* _Data for the task_:
**********

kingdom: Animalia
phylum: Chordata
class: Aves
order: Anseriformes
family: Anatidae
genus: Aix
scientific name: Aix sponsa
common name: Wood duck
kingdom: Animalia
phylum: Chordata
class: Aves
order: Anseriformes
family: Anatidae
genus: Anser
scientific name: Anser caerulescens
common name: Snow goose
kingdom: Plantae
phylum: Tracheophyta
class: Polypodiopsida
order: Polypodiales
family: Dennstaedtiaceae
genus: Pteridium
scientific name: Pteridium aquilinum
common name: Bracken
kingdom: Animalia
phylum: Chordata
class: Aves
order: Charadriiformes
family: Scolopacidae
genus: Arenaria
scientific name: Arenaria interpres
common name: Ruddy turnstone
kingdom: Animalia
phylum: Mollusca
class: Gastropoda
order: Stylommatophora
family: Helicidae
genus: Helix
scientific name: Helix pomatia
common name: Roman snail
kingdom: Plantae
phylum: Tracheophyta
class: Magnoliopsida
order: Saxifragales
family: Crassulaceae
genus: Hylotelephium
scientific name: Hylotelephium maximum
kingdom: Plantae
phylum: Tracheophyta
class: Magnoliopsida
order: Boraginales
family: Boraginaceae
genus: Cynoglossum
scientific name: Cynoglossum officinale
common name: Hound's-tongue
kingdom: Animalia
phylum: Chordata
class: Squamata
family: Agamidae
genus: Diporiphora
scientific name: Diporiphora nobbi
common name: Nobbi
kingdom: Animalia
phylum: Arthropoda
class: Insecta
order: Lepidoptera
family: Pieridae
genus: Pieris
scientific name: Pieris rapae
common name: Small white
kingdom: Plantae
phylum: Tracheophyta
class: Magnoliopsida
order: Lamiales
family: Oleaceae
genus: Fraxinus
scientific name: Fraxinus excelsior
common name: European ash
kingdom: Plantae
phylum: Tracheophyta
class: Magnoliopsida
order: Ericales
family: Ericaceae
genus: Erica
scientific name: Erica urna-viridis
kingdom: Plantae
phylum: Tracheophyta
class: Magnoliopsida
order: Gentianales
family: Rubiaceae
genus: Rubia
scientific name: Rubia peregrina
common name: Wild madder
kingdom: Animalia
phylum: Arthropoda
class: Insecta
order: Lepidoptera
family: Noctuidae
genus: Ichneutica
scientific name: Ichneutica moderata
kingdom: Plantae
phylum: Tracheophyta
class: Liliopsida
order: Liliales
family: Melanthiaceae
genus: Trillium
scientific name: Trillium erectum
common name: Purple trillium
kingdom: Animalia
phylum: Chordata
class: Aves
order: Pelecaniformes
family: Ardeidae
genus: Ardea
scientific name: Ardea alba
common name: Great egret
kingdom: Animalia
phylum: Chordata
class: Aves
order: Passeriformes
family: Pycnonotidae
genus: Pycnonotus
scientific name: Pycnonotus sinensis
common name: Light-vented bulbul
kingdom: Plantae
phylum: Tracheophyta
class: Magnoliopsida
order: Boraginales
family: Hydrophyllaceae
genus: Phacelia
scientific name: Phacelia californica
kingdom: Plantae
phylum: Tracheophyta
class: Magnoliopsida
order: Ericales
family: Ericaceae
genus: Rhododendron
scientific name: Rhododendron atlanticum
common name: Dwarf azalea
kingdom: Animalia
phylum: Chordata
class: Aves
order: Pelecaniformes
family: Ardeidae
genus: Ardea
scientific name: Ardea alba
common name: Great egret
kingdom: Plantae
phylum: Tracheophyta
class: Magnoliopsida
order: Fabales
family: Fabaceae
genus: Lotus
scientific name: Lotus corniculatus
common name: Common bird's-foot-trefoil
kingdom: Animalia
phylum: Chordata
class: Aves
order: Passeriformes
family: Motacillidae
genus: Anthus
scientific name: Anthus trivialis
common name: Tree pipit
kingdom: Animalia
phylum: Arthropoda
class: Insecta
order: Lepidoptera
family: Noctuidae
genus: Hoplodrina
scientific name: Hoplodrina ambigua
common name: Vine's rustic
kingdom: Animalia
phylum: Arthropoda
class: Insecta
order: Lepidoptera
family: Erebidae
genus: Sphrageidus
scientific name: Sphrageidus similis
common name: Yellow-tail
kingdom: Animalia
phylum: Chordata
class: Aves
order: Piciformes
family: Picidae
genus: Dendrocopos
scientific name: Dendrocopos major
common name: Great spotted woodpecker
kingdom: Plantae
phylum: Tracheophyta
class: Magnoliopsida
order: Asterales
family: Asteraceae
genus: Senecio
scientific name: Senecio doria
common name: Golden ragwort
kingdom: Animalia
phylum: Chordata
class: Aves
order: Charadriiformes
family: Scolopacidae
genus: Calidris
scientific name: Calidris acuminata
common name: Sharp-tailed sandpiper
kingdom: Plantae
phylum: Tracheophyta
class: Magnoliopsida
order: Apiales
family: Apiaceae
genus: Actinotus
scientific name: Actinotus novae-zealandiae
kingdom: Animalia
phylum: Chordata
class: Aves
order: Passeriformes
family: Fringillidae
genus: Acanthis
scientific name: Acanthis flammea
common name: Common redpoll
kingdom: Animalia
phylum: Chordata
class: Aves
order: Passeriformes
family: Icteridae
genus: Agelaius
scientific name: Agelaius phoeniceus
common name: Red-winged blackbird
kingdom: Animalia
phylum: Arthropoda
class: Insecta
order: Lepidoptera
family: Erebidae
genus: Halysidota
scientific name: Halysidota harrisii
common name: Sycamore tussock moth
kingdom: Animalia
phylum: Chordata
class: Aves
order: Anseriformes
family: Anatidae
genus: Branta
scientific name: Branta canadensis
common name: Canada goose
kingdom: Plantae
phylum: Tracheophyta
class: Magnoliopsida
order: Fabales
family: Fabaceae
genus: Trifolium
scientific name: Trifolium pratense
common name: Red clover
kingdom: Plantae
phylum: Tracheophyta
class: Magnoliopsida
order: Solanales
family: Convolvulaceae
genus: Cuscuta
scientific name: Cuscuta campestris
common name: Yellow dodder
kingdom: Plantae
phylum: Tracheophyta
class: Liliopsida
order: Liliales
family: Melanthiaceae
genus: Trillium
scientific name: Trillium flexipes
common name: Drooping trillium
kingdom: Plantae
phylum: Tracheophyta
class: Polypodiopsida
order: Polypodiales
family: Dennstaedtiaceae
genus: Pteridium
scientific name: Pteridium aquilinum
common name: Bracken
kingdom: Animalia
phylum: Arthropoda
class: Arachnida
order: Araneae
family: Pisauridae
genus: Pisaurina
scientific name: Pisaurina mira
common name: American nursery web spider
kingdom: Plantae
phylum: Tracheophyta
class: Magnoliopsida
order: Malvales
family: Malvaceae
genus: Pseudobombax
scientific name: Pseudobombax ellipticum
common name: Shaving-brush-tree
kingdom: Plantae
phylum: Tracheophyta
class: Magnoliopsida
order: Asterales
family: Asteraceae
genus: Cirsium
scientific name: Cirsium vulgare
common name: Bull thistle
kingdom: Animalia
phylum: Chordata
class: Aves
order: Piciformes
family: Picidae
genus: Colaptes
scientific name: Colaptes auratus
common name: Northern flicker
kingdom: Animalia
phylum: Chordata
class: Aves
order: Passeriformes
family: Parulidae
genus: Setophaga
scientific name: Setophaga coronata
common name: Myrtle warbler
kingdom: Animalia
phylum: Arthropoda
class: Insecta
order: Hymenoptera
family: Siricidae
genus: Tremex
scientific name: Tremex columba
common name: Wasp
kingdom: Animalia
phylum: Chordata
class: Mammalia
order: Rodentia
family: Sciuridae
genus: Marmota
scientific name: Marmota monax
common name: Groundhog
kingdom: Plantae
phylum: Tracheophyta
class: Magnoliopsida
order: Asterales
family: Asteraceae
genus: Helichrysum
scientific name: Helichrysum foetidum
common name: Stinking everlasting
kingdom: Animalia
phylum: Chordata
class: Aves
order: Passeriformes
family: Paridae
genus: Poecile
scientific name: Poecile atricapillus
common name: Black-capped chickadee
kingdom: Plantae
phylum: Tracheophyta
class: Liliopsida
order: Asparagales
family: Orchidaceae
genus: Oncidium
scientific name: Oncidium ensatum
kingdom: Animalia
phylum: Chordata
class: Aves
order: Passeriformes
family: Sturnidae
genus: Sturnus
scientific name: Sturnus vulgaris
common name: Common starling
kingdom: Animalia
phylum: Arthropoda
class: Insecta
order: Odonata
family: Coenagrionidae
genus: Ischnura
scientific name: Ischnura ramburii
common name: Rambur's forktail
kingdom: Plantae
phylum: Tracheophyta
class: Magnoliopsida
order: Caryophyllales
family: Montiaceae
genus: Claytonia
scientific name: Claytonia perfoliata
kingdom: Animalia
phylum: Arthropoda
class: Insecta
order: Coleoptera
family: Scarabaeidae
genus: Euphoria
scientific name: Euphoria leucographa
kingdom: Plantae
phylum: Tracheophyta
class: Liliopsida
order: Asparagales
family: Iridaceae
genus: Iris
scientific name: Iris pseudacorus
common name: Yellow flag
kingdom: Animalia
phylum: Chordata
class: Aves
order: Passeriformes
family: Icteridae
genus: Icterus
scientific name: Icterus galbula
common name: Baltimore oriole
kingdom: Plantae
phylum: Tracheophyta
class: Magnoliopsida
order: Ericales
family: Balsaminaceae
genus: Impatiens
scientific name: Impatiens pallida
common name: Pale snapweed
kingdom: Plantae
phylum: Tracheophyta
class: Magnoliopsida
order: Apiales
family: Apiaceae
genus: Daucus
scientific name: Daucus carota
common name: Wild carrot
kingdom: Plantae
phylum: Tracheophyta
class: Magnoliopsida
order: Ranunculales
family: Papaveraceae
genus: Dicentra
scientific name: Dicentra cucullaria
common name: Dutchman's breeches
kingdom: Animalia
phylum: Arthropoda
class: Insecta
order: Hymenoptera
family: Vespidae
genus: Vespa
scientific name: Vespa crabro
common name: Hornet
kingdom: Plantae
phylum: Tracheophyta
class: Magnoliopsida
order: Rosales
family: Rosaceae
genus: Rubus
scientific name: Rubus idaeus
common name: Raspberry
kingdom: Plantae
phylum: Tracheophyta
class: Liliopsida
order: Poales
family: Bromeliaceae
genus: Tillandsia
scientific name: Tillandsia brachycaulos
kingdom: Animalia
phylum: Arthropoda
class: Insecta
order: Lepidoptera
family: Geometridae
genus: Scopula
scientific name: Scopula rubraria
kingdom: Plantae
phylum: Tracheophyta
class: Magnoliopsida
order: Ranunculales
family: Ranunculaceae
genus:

**********

* _Work instructions_:
Set down, without alteration, the lines of the records above starting at the line containing "order: Lamiales" and ending at the line containing "scientific name: Erica urna-viridis", both included.

* _Solution to this task_:
order: Lamiales
family: Oleaceae
genus: Fraxinus
scientific name: Fraxinus excelsior
common name: European ash
kingdom: Plantae
phylum: Tracheophyta
class: Magnoliopsida
order: Ericales
family: Ericaceae
genus: Erica
scientific name: Erica urna-viridis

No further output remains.